Total time: 30 minutes

Ingredients

1 teaspoon fine sea salt or table salt, more as needed
1 pound short pasta, such as campanelle
1 pound asparagus (about 1 bunch), trimmed
2 tablespoons unsalted butter
3/4 cup frozen green peas (no need to thaw)
4 scallions, white and green parts thinly sliced
1/4 teaspoon red-pepper flakes
2 garlic cloves, finely chopped
1/2 teaspoon freshly ground black pepper
3/4 cup heavy cream
3/4 cup grated Parmesan, more for serving
1 lemon, zested and halved
1/2 cup chopped fresh mint (or use parsley, basil or dill), for serving
Extra-virgin olive oil, for drizzling

Preparation

1. Bring a large pot of salted water to a boil over medium-high heat. Cook pasta until al dente according to package directions.

2. As the pasta boils, slice asparagus stems into 1/4-inch-thick pieces; leave asparagus tips whole.

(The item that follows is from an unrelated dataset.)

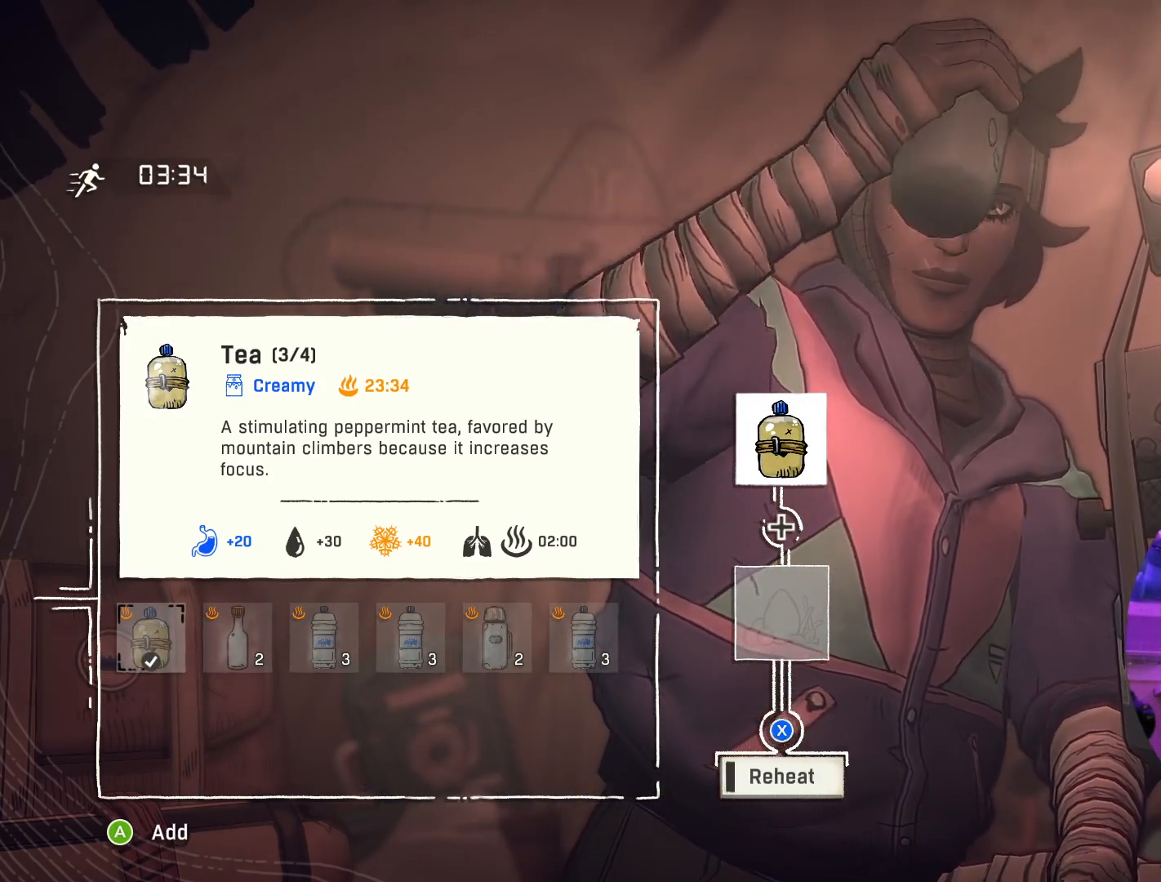
{"buttons": ["X"], "left_stick": "center", "right_stick": "center", "events": []}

3. Melt butter in a large skillet over medium-high heat. Add asparagus, peas, scallions and red-pepper flakes. Cook until vegetables are bright green and just tender (but not soft or mushy), 2 to 4 minutes. Stir in garlic and cook 1 minute more. Season with the salt and 1/4 teaspoon black pepper; pour mixture into a large serving bowl.

4. To the same skillet, add the heavy cream, 1/2 cup grated Parmesan and 1/4 teaspoon pepper. Simmer until reduced and thick, about 2 to 3 minutes. Return vegetables to the skillet and toss with the sauce to reheat.

5. When the pasta is done, reserve 1/2 cup pasta water, then drain well.

6. Immediately put the hot pasta in the same bowl you used for the vegetables and toss with remaining 1/4 cup grated Parmesan, lemon zest and mint. Add vegetable-cream mixture and the juice of half a lemon, and toss well. If the mixture looks thick, add a little pasta water to loosen it; it should be saucy. Taste and season generously with salt, pepper and more lemon juice as needed; it should taste bright and lively. Serve, topping each bowl with more Parmesan, mint and a drizzle of olive oil.